Author: Paula Hawkins
It’s finally time for me to review ‘The Girl on the Train’ by Paula Hawkins. Widely considered to be 2015’s answer to ‘Gone Girl’, the novel tells the story of a murdered housewife. Unfortunately, I seem to be the only person who hasn’t been completely hooked by the book. I enjoyed the opening, even if it did embroil the stereotypical peaceful setting that can’t remain so picturesque for long, and was kept guessing the identity of the murderer for much of the first half. However, I was disappointed that I managed to guess who had committed the crime with over a hundred pages to go. I was left opening for a final twist that never materialised.
To backtrack to the beginning of the book, I must concede that I was immediately captivated by the idea of daydreaming on the daily commute- the favoured activity of Rachel. I liked the way she was able to spot evidence about the case of a murdered stranger, Megan, who she had observed from the train but never spoken to face to face. Although we don’t want to admit it, those who board a bus or train at the same place every day often do notice the same strangers multiple and may even find ourselves wondering about their lives. Like Rachel, we’d probably even notice if something about these people changed. It was possible to obtain different views on the story from the triple narrative, which flitted backwards and forwards in time over the course of a year and included passages from the points of view of Rachel, Megan and Anna (the new wife of Rachel’s ex-husband). This was another thing I liked about the novel, as it provided an abundance of background information, even if Anna and Rachel’s tangled love-lives were a bit ‘chic-lit’. It also helped us try to establish who was and was not lying. The only problem with this style of narrative was that it did cause the varying timelines of the story to become a little over complex and confusing.
With regards to the actual characters, Rachel’s alcoholism and the ‘blackouts’ it caused were an interesting plot device that was effective at ‘padding out’ the story, as creating doubts over the accuracy of Rachel’s evidence allowed the book to last a little longer whilst, a little typically, the police failed to act on her information. In general, I like the way a whole story unfolded simply from a daydreamer watching someone from the confines of a train. That being said, I can’t say I actually liked any of the protagonists and I definitely found it hard to sympathize with Megan. Rachel’s ‘woe’ is me act grew a little worn after a while, too, especially when it became apparent she did little to encourage the other characters to like her. Hawkins has aimed, and succeeded,at creating a social outcast of a character. Last but not least, I found Anna’s narrative whiny and simply irritating.

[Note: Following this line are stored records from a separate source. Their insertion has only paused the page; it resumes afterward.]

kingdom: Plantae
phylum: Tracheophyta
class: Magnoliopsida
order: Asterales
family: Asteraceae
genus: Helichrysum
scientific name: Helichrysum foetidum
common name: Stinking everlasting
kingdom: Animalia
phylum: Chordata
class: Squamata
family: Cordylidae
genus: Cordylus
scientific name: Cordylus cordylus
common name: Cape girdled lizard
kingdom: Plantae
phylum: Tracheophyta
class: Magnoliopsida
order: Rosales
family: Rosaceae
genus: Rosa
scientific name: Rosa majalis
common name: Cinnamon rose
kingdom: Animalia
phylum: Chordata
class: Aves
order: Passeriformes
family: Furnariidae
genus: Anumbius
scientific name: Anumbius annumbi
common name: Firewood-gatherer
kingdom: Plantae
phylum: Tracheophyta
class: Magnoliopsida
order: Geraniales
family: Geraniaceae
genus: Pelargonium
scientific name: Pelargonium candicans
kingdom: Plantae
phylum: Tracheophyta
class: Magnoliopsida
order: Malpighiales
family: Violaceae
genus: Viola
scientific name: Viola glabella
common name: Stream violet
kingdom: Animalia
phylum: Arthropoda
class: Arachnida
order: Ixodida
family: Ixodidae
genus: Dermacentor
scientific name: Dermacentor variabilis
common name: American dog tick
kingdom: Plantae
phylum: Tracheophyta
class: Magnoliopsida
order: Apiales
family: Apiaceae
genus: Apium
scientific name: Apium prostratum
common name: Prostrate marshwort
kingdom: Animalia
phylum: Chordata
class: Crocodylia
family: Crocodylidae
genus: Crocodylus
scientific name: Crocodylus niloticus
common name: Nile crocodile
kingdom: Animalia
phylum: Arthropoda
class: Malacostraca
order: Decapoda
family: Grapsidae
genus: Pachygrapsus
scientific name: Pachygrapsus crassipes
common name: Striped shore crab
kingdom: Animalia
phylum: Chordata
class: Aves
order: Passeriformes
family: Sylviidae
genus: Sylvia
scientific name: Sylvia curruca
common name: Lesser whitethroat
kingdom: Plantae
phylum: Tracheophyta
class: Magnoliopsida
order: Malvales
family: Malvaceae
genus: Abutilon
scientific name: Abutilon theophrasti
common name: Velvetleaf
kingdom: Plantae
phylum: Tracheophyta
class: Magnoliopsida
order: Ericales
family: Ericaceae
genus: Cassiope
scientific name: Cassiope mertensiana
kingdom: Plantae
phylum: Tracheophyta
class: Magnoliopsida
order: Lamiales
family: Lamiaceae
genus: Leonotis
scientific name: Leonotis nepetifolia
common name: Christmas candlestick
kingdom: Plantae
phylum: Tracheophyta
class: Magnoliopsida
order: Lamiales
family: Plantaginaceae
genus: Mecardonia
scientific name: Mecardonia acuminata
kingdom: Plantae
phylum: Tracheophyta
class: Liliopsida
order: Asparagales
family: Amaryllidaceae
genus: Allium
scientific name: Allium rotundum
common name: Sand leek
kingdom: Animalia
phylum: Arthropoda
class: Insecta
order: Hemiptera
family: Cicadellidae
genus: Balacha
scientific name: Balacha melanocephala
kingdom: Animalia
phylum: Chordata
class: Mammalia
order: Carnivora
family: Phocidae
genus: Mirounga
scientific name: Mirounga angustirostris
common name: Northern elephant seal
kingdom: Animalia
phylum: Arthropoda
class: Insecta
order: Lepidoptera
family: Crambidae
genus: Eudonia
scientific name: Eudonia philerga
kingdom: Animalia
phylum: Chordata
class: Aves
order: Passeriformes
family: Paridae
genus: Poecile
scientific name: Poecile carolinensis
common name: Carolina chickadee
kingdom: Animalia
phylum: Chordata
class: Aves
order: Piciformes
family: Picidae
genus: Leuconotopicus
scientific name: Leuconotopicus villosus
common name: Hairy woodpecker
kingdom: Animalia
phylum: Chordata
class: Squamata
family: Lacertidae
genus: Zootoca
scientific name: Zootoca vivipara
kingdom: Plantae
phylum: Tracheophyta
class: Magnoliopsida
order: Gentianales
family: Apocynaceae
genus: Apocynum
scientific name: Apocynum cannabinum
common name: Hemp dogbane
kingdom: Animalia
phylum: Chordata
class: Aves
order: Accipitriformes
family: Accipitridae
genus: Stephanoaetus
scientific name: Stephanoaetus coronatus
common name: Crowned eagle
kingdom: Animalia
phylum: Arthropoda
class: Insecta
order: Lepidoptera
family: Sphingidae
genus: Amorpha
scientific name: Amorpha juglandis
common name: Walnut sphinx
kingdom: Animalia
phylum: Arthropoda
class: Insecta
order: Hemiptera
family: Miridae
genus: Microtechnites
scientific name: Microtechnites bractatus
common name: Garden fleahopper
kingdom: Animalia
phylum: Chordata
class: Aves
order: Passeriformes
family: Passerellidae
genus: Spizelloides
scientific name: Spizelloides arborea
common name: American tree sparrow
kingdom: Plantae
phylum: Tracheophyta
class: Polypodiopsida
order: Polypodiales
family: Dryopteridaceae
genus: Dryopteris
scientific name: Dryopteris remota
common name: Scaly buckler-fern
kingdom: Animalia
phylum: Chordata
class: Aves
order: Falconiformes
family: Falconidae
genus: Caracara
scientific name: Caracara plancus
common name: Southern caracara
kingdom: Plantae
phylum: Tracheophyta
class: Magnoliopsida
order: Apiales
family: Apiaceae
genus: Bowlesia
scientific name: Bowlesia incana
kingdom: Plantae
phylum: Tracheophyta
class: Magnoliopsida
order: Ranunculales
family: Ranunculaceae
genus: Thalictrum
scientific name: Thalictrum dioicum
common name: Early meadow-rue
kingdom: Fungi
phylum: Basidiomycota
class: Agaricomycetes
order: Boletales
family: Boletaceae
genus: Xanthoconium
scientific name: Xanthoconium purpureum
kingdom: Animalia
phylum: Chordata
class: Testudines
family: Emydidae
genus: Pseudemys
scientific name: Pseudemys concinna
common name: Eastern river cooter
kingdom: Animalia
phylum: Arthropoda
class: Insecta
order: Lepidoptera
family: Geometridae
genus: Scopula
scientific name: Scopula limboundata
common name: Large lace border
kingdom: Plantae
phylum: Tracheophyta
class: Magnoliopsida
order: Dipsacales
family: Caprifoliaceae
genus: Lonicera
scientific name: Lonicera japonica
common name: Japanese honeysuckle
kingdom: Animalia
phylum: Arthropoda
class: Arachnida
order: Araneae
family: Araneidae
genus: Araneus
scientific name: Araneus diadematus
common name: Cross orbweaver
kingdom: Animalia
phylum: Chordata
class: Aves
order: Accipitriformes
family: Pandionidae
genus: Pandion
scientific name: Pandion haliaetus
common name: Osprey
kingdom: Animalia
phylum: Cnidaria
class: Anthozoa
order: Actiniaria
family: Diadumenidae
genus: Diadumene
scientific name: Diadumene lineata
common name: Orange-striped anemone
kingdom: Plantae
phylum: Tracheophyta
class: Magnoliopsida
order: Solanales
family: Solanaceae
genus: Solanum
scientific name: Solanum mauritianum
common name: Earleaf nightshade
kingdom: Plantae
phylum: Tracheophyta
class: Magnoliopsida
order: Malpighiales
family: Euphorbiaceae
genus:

As a whole, I was a little disappointed in how average and forgettable I found this book. I feel it would have been more memorable- not to mention shocking- if the final twist had remained a secret for just a little longer. Although the idea of making ordinary life, and the domestic disputes that ensue, extraordinary is quite appealing the book is really nothing more or less than a ‘popcorn read’. With this in mind, it drags on a little too long, is a bit too melodramatic and takes itself a little too seriously.